Tränen standen in meinen Augen, und Jack erging es nicht viel anders. Schwankend standen wir vor dem Herd, klammerten uns aneinander, fuchtelten mit den Armen und rangen um Atem. Jack presste vornübergebeugt seine verbrannten Hände unter die Achselhöhlen. »Wahnsinn, das tut weh.«

»Halte sie einstweilen unter den Wasserhahn«, sagte ich lahm. »Ich muss aufs Klo.«

Kaum hatte ich die Küchentür hinter mir zugemacht, hörte ich auf zu lachen. Es war lustig gewesen, aber ich hatte solche Szenen so oft mit Lenny erlebt, hysterisch kichernd, aber krank vor Angst, dass er plötzlich durchdreht. Ich erinnerte mich an das letzte Gespräch mit einem seiner Ärzte. Dieser hatte mir erklärt, dass Lenny innerhalb eines Jahres tot sein würde, wenn er nicht aufhörte zu trinken, und er hatte gesagt: »Ich gebe Ihnen einen guten Rat: Verlassen Sie ihn. Sie können ihm nicht helfen. Sie sind jung und hübsch. Retten Sie sich selbst.«

Retten Sie sich selbst. Ich hatte seinen Rat nicht befolgt. oder?

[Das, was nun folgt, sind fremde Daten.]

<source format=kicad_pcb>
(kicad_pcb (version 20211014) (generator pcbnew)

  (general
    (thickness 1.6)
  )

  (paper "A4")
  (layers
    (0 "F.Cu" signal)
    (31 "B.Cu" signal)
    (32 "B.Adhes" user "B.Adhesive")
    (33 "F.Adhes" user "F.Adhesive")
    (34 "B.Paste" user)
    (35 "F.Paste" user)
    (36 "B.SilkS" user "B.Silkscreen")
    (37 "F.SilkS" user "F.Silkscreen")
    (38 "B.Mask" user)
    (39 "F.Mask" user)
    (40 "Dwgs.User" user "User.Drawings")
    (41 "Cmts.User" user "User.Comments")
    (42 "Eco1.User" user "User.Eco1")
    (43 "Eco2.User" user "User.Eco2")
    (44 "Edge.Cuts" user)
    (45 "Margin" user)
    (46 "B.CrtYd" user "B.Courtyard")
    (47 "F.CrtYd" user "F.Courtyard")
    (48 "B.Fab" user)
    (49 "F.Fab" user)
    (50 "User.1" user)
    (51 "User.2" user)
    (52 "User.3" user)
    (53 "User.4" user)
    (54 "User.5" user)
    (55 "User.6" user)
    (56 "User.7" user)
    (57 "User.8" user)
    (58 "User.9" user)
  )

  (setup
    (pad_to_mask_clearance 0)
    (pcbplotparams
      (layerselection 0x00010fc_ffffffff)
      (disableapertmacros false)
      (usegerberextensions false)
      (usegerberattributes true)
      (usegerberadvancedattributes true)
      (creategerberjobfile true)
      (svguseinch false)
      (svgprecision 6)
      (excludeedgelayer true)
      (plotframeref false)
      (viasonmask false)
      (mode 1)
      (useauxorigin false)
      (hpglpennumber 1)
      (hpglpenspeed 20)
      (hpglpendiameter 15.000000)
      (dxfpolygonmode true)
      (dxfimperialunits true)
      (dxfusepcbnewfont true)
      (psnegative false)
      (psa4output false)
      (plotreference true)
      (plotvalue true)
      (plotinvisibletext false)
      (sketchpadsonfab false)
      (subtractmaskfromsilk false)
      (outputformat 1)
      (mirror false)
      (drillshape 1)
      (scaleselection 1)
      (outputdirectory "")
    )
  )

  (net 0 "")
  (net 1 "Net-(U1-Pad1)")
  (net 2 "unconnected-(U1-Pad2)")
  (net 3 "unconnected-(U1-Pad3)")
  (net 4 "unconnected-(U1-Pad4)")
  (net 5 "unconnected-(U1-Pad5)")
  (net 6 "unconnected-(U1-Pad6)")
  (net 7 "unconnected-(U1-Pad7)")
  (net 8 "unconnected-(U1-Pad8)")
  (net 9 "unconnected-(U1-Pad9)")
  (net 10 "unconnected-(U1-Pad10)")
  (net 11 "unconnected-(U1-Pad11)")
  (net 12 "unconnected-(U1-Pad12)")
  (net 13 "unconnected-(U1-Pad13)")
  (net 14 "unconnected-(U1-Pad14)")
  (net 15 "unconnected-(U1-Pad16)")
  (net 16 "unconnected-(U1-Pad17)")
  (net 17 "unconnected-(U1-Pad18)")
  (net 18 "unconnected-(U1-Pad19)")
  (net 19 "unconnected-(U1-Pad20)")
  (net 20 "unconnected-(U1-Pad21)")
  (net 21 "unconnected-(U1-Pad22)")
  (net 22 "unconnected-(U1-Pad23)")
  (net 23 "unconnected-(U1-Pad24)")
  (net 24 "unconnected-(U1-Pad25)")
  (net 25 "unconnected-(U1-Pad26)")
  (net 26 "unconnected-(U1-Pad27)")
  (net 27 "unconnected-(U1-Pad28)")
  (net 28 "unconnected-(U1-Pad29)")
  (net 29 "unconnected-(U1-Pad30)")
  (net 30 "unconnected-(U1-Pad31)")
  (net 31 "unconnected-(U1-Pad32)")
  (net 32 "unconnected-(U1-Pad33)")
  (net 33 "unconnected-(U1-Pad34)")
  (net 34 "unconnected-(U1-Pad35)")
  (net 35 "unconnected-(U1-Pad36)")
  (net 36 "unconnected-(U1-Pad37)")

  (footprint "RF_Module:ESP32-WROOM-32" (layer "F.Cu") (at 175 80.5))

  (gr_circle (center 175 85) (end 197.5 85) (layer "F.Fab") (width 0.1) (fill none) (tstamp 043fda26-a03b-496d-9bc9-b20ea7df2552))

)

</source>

»Und wie ist es diesmal?« Ich schaute in den Spiegel. Mein Spiegelbild senkte den Blick und antwortete nicht.

Die Tochter dieses Mannes ist gerade gestorben, dachte ich Wie kann ich ihn da rauswerfen.

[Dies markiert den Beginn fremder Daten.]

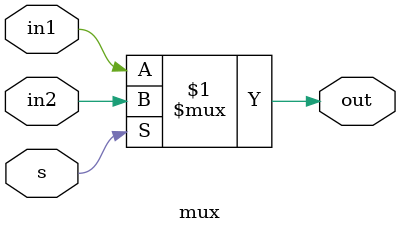
<source format=v>
module mux(in1,in2,s,out);
  input in1,in2;
  input s;
  output out;
  
  assign out = s?in2:in1;
  
endmodule
</source>
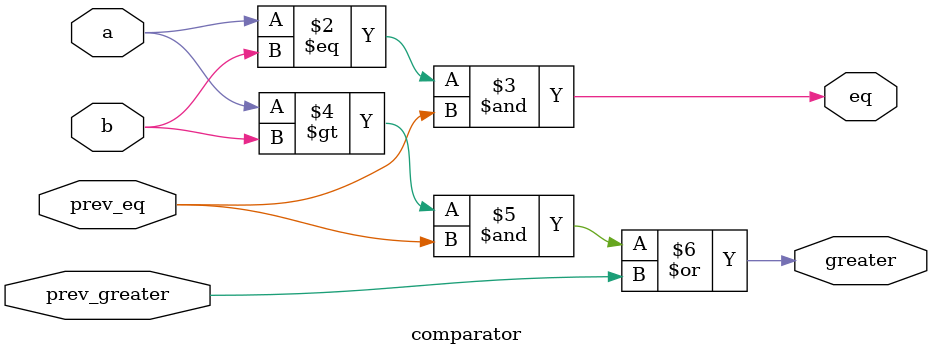
<source format=sv>

module comparator #(
    parameter N = 1
) (
    input  logic [N-1:0] a, b,
    input  logic         prev_eq, prev_greater,
    output logic         eq, greater,
);
    always_comb begin
        eq <= (a == b) & prev_eq;
        greater <= ((a > b) & prev_eq) | prev_greater;
    end

endmodule
</source>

Ich seufzte. »Das bin ich dir schuldig, Lenny«, sagte ich laut. »Ich werde mich um Jack kümmern. Hilf mir nur. Hill mir, das durchzustehen.« Als ich mich vom Spiegel abwandte. hatte ich plötzlich die Vision einer dunklen Haarsträhne, einer glänzenden Schulter und eines zu einem durchtriebenen Lächeln hochgezogenen Mundwinkels, als hätte jemand neben mir gestanden und ich nur eine Sekunde lang einen Blick aus dem Augenwinkel von ihm oder ihr erhascht. Kitty. Ich holte tief Luft, dann trocknete ich mir die Hände ab und ging zurück in die Küche.